### WHAT THE EXERCISE ASKS
Although the records contain pictures, only their text should be repeated, exactly as it stands.

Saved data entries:
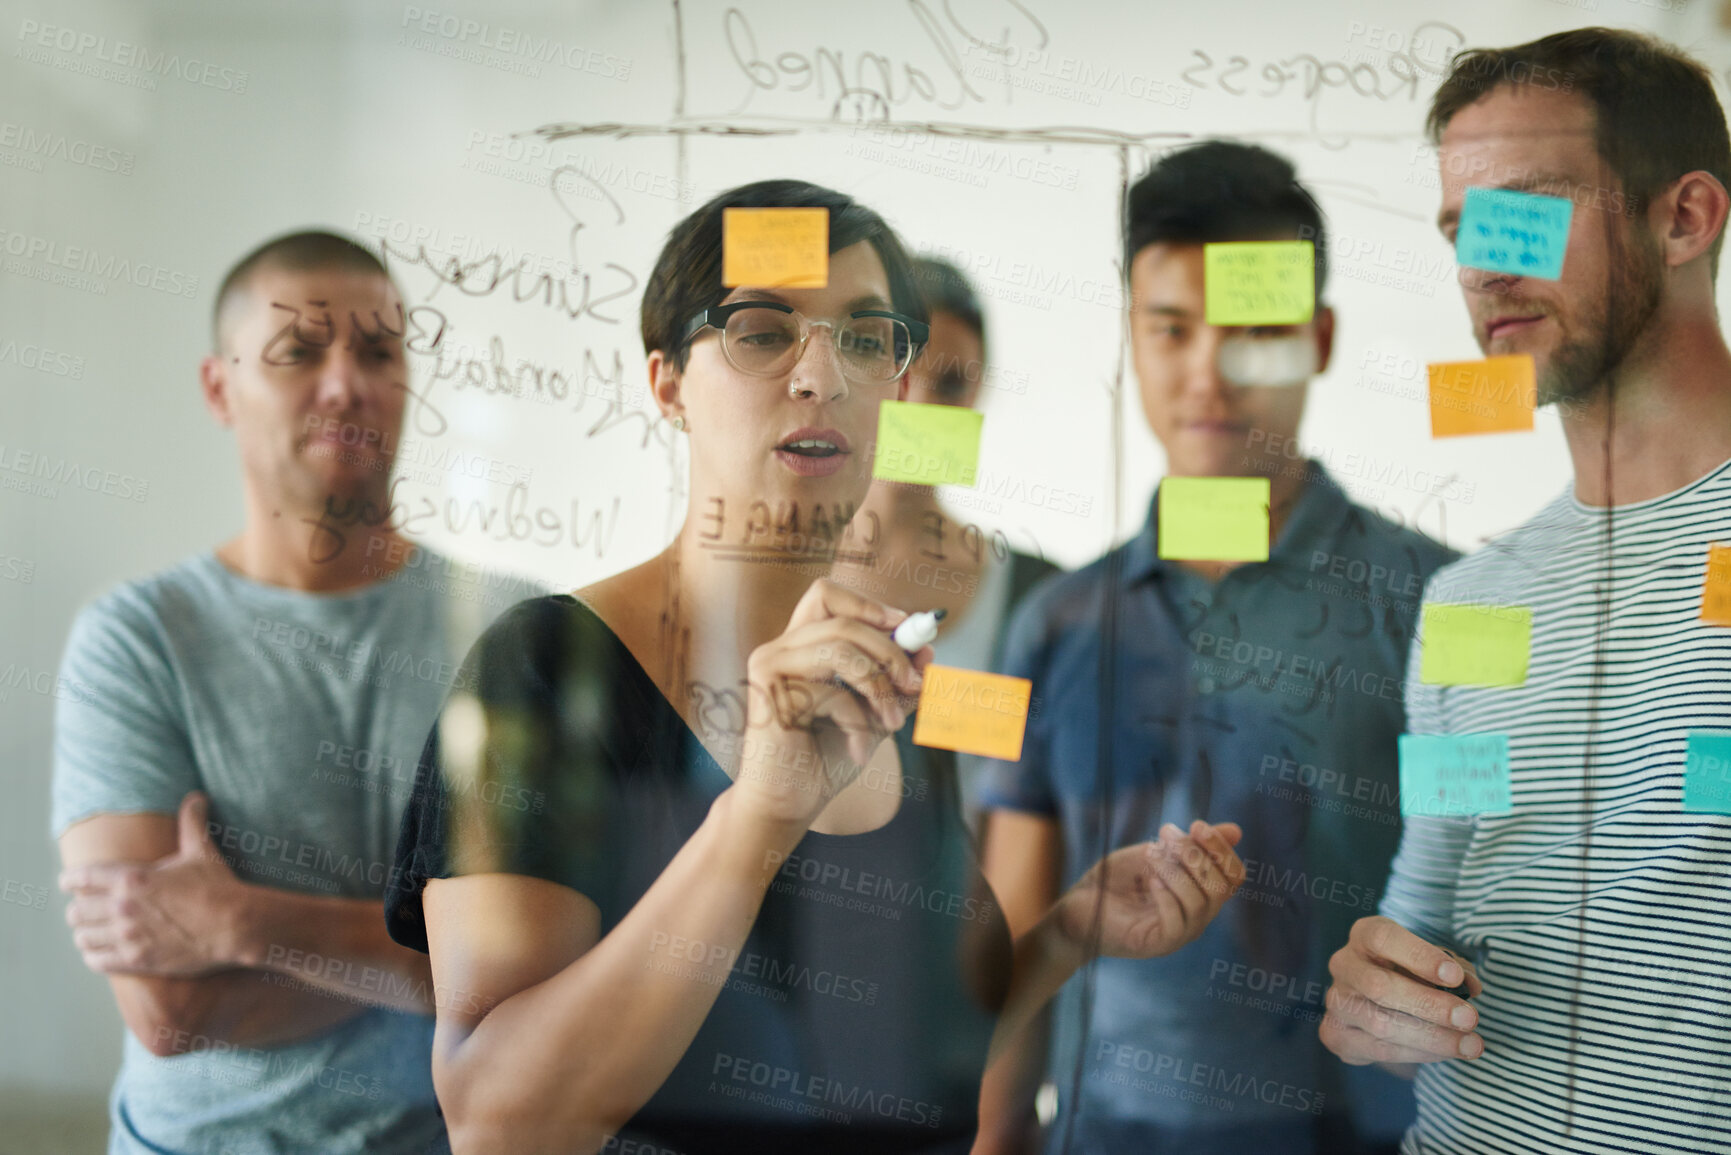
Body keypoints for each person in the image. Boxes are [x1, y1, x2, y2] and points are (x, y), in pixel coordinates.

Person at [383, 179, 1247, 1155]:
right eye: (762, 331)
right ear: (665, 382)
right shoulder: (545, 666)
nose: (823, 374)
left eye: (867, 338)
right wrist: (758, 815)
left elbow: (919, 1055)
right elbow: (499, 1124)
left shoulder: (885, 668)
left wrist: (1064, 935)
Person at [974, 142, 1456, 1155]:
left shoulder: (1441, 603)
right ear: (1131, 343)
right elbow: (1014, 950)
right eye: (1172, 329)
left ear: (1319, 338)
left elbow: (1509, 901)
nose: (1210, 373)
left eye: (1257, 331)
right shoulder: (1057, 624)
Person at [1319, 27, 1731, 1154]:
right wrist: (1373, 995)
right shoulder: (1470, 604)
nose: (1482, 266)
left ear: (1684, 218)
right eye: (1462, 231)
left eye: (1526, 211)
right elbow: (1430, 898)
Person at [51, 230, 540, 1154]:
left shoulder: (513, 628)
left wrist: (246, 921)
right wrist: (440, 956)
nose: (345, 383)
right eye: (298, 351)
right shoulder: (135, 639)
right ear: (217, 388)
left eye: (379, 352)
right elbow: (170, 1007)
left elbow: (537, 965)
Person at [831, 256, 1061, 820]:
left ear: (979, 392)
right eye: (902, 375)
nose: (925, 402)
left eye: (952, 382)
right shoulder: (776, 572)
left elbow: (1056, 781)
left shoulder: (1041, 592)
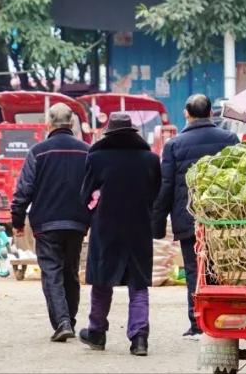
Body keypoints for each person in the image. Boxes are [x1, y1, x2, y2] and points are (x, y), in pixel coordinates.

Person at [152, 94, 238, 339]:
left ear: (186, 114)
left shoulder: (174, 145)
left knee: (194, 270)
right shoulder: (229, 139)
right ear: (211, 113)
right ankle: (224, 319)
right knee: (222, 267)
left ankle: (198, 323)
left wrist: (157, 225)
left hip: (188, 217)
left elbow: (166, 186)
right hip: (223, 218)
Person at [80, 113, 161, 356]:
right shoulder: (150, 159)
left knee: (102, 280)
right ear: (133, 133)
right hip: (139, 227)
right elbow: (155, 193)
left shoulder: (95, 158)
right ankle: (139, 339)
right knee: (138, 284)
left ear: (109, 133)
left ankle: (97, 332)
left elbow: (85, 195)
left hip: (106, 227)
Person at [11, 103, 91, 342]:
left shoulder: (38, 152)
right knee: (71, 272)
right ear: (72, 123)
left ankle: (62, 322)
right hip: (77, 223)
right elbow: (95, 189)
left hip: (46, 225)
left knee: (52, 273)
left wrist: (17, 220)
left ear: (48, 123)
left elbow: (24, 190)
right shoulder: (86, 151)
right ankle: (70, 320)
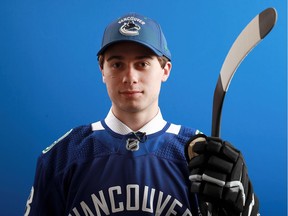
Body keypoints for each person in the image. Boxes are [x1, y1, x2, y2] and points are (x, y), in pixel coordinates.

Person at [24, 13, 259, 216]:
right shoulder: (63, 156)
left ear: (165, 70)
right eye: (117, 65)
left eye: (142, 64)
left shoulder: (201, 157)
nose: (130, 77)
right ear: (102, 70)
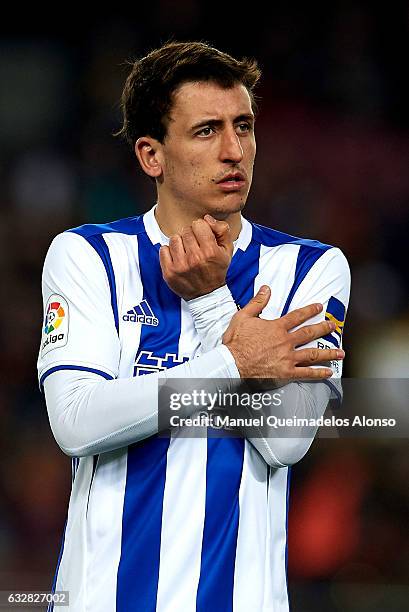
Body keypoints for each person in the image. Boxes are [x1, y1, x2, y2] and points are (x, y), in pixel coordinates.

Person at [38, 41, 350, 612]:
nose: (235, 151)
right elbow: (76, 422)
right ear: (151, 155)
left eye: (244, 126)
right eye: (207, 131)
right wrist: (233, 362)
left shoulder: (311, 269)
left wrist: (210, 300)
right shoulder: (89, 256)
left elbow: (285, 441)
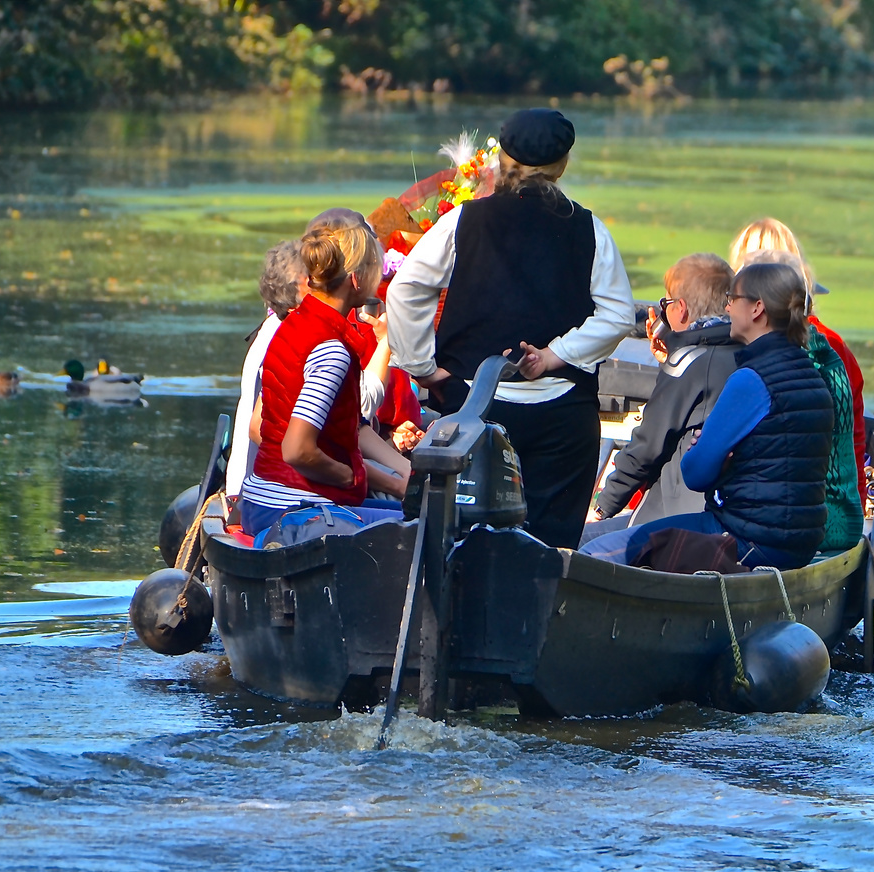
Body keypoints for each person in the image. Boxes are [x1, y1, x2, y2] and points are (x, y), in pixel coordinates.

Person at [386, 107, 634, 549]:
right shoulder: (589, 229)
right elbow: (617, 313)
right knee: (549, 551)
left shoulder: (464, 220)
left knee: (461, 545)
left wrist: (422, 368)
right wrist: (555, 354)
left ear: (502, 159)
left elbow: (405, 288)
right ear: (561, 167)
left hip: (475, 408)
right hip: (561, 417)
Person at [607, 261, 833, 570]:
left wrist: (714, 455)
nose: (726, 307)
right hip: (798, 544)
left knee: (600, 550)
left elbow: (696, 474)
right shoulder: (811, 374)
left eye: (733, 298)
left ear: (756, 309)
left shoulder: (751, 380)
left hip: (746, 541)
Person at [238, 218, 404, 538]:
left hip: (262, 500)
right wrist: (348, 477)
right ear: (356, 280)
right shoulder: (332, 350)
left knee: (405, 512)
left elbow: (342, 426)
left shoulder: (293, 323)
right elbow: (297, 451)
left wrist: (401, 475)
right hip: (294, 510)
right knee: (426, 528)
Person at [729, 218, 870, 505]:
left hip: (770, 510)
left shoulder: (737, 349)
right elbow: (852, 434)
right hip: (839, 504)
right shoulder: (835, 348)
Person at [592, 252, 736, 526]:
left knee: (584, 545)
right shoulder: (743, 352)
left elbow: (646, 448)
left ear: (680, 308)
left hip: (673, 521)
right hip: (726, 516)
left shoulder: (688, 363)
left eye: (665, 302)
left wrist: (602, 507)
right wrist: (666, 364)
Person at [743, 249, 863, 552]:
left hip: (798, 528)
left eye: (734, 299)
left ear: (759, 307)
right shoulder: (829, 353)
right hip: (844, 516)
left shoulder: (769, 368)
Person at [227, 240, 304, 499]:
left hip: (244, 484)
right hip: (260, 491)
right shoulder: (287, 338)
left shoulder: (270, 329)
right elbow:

### EXERCISE RESULT
Body keypoints for each person in the image. Boxes are [x1, y1, x2, y2] and points are (x, y), in pixel coordinates.

Person at [383, 179, 1247, 1155]:
right eye: (762, 331)
right ear: (665, 382)
right shoulder: (545, 666)
nose: (823, 374)
left eye: (867, 338)
right wrist: (758, 815)
left elbow: (919, 1055)
right elbow: (499, 1124)
left shoulder: (885, 668)
left wrist: (1064, 935)
Person at [974, 142, 1456, 1155]:
left shoulder: (1441, 603)
right ear: (1131, 343)
right elbow: (1014, 950)
right eye: (1172, 329)
left ear: (1319, 338)
left elbow: (1509, 901)
nose: (1210, 373)
left eye: (1257, 331)
right shoulder: (1057, 624)
Person at [1319, 27, 1731, 1154]:
right wrist: (1373, 995)
right shoulder: (1470, 604)
nose: (1482, 266)
left ear: (1684, 218)
right eye: (1462, 231)
left eye: (1526, 211)
right elbow: (1430, 898)
Person at [51, 230, 540, 1154]:
left shoulder: (513, 628)
left wrist: (246, 921)
right wrist: (440, 956)
nose: (345, 383)
right eye: (298, 351)
right shoulder: (135, 639)
right ear: (217, 388)
left eye: (379, 352)
right elbow: (170, 1007)
left elbow: (537, 965)
Person at [831, 256, 1061, 820]:
left ear: (979, 392)
right eye: (902, 375)
nose: (925, 402)
left eye: (952, 382)
right shoulder: (776, 572)
left elbow: (1056, 781)
left shoulder: (1041, 592)
Body keypoints for each person in the image. Boxes are [x1, y1, x2, y2] and points are (x, y), in pixel coordinates.

Person at [152, 94, 238, 339]:
left ear: (186, 114)
left shoulder: (174, 145)
left knee: (194, 270)
right shoulder: (229, 139)
right ear: (211, 113)
right ankle: (224, 319)
right knee: (222, 267)
left ankle: (198, 323)
left wrist: (157, 225)
left hip: (188, 217)
left elbow: (166, 186)
right hip: (223, 218)
Person at [80, 113, 161, 356]:
right shoulder: (150, 159)
left knee: (102, 280)
right ear: (133, 133)
right hip: (139, 227)
right elbow: (155, 193)
left shoulder: (95, 158)
right ankle: (139, 339)
right knee: (138, 284)
left ear: (109, 133)
left ankle: (97, 332)
left elbow: (85, 195)
left hip: (106, 227)
Person at [11, 103, 91, 342]:
left shoulder: (38, 152)
right knee: (71, 272)
right ear: (72, 123)
left ankle: (62, 322)
right hip: (77, 223)
right elbow: (95, 189)
left hip: (46, 225)
left knee: (52, 273)
left wrist: (17, 220)
left ear: (48, 123)
left elbow: (24, 190)
right shoulder: (86, 151)
right ankle: (70, 320)
Body keypoints for each person in the image. Boxes are [x1, y1, x2, y2] and points are (x, y), in pixel coordinates.

Person at [24, 13, 259, 216]:
right shoulder: (63, 156)
left ear: (165, 70)
right eye: (117, 65)
left eye: (142, 64)
left shoulder: (201, 157)
nose: (130, 77)
right ear: (102, 70)
Body keypoints for each person in the image. Boxes are [x1, y1, x2, y2] and points are (x, y), in pixel coordinates.

Person at [38, 41, 350, 612]:
nose: (235, 151)
right elbow: (76, 422)
right ear: (151, 155)
left eye: (244, 126)
right eye: (207, 131)
right wrist: (233, 362)
left shoulder: (311, 269)
left wrist: (210, 300)
right shoulder: (89, 256)
left elbow: (285, 441)
Body keypoints for each person in the image. Boxes are [x1, y1, x2, y2] and points are (x, y), in pixel coordinates.

Person at [386, 107, 634, 549]:
right shoulder: (589, 229)
right elbow: (617, 313)
right knee: (549, 551)
left shoulder: (464, 220)
left knee: (461, 545)
left wrist: (422, 368)
right wrist: (555, 354)
left ear: (502, 159)
left elbow: (405, 288)
right ear: (561, 167)
left hip: (475, 408)
right hip: (561, 417)
Person at [607, 261, 833, 570]:
left wrist: (714, 455)
nose: (726, 307)
right hip: (798, 544)
left knee: (600, 550)
left elbow: (696, 474)
right shoulder: (811, 374)
left eye: (733, 298)
left ear: (756, 309)
left shoulder: (751, 380)
left hip: (746, 541)
Person at [238, 218, 404, 538]:
left hip: (262, 500)
right wrist: (348, 477)
right ear: (356, 280)
right shoulder: (332, 350)
left knee: (405, 512)
left elbow: (342, 426)
left shoulder: (293, 323)
right elbow: (297, 451)
left wrist: (401, 475)
right hip: (294, 510)
right knee: (426, 528)
Person at [729, 218, 870, 505]:
left hip: (770, 510)
left shoulder: (737, 349)
right elbow: (852, 434)
right hip: (839, 504)
right shoulder: (835, 348)
Person at [592, 252, 736, 526]:
left knee: (584, 545)
right shoulder: (743, 352)
left elbow: (646, 448)
left ear: (680, 308)
left hip: (673, 521)
right hip: (726, 516)
left shoulder: (688, 363)
left eye: (665, 302)
left wrist: (602, 507)
right wrist: (666, 364)
Person at [743, 249, 863, 552]:
left hip: (798, 528)
left eye: (734, 299)
left ear: (759, 307)
right shoulder: (829, 353)
right hip: (844, 516)
left shoulder: (769, 368)
Person at [227, 240, 304, 499]:
left hip: (244, 484)
right hip: (260, 491)
right shoulder: (287, 338)
left shoulder: (270, 329)
right elbow:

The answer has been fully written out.